**Task details**
Scan the entries for the word "three" and return every line that has it.

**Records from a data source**
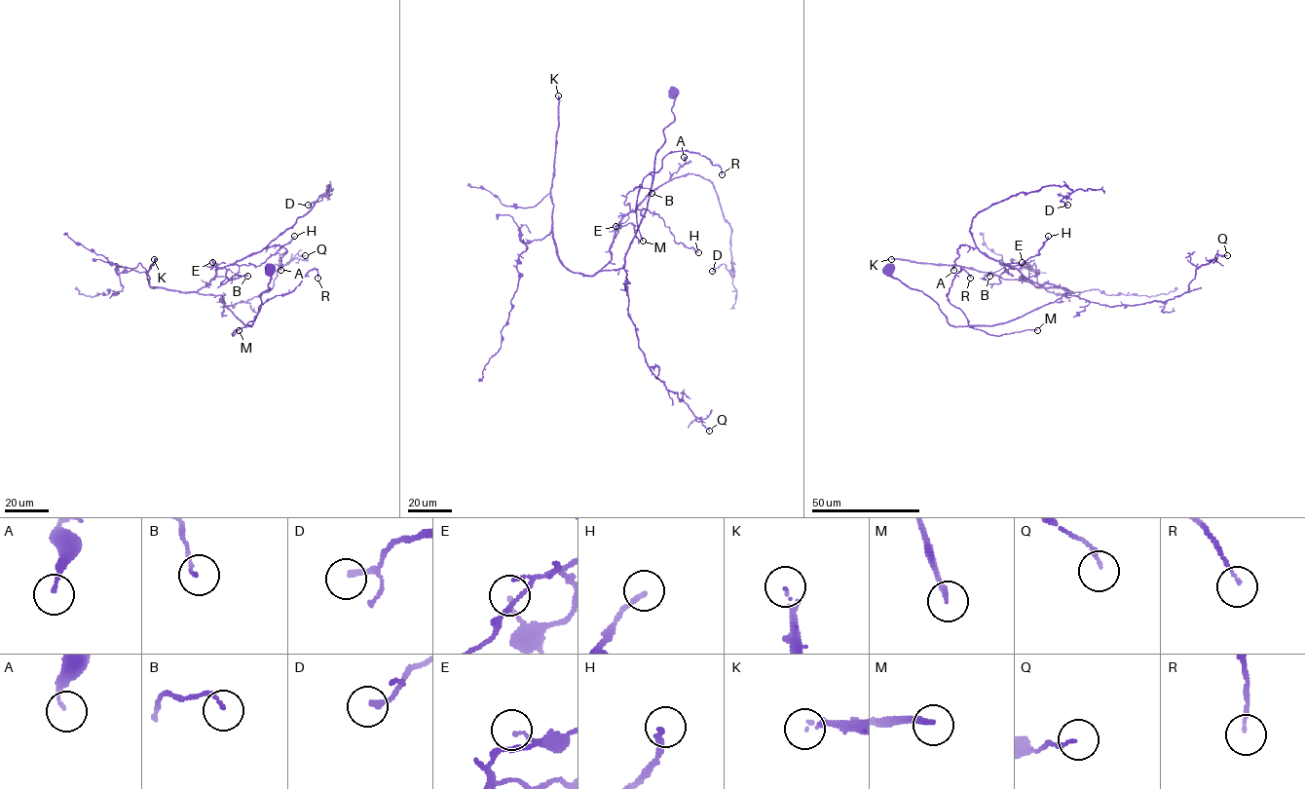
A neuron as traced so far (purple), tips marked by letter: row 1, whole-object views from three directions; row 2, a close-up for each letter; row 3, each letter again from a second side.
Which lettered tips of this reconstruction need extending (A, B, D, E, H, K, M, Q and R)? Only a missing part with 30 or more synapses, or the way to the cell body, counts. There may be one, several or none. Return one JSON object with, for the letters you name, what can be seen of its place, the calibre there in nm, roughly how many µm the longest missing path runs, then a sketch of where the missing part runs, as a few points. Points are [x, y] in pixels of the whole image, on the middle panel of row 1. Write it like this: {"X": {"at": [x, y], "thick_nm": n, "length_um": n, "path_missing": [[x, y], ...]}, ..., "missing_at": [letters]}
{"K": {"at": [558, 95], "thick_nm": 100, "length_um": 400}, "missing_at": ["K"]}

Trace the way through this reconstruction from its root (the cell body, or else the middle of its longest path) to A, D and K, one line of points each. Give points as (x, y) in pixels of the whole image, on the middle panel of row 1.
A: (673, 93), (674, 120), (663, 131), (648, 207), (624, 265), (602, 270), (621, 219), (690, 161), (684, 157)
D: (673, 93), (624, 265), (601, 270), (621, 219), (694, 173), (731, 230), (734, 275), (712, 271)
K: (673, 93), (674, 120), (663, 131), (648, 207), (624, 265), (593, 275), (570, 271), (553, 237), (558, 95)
* * *
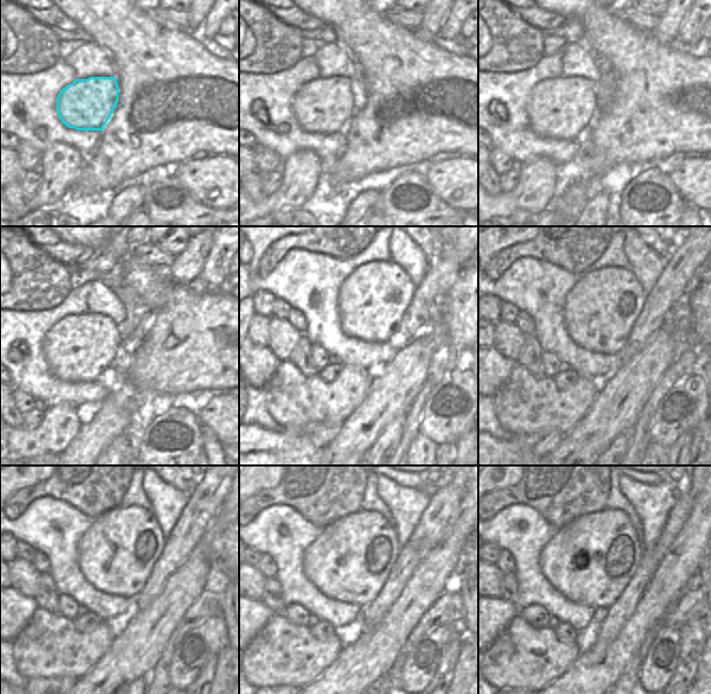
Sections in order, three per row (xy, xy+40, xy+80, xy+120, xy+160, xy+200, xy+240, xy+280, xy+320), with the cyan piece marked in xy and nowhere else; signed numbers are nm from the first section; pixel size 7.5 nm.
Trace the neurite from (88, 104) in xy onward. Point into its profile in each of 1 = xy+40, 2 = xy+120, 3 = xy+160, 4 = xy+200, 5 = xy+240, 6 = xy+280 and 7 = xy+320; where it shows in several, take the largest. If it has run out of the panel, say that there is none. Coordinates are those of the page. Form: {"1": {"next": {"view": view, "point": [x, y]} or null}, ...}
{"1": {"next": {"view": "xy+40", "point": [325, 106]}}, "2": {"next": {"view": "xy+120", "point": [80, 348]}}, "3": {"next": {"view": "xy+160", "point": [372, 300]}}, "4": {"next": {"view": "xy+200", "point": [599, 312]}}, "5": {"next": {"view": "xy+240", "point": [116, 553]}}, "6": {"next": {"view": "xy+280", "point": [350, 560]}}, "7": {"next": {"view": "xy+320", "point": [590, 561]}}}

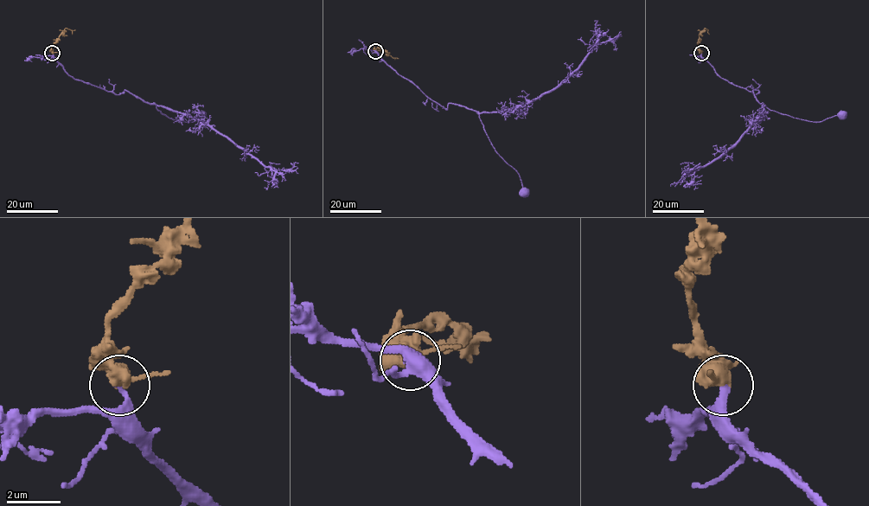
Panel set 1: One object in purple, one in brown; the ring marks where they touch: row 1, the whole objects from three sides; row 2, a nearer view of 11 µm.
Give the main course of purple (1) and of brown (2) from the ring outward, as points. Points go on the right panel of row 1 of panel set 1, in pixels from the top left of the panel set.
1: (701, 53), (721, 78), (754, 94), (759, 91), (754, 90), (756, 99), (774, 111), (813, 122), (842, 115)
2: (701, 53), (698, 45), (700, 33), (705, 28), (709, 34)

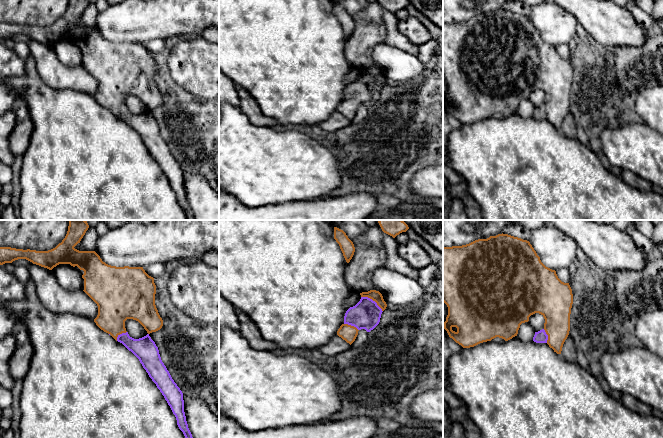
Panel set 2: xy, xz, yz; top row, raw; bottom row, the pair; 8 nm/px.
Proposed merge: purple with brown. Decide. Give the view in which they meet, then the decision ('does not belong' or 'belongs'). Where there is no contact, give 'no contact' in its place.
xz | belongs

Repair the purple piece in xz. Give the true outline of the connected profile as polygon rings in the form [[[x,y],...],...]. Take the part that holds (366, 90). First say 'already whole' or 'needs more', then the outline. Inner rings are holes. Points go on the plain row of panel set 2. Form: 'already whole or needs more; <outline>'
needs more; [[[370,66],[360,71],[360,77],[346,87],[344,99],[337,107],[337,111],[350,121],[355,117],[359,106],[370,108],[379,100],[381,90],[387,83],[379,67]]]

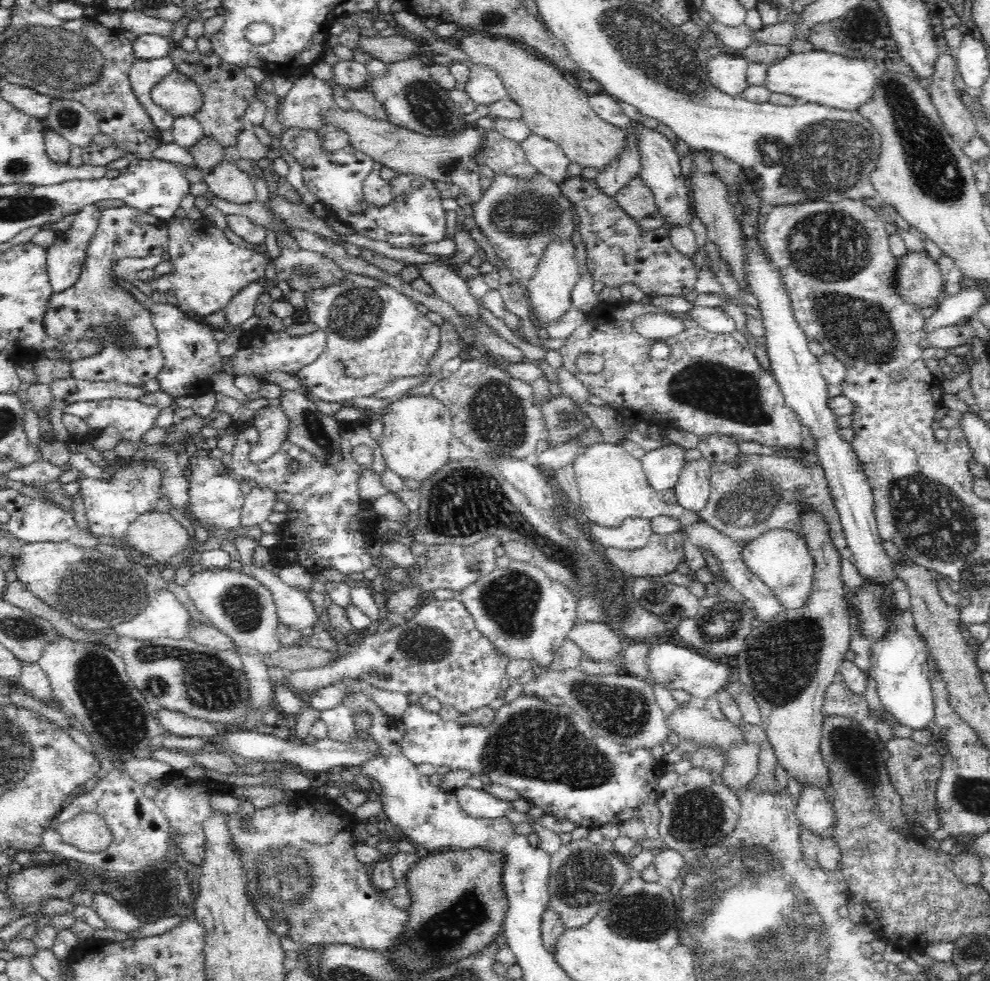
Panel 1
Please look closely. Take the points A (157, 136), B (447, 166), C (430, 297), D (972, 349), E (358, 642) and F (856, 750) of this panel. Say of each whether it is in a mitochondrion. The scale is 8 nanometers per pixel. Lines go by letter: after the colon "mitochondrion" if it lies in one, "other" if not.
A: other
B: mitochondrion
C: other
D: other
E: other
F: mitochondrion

**Your solution**
A neuron as traced so far (purple), tips marked by letter: row 1, whole-object views from three directions; row 2, a close-up for each letter; row 3, each letter again from a second side.
Sections in order, three per row (xy, xy+40, xy+80, xy+120, xy+160, xy+200, xy+240, xy+280, xy+320), with the cyan piece marked in xy and nowhere else; signed numbers are nm from the first section; pixel size 7.5 nm.
Panel set 1: One object in purple, one in brown; the ring marks where they touch: row 1, the whole objects from three sides; row 2, a nearer view of 11 µm.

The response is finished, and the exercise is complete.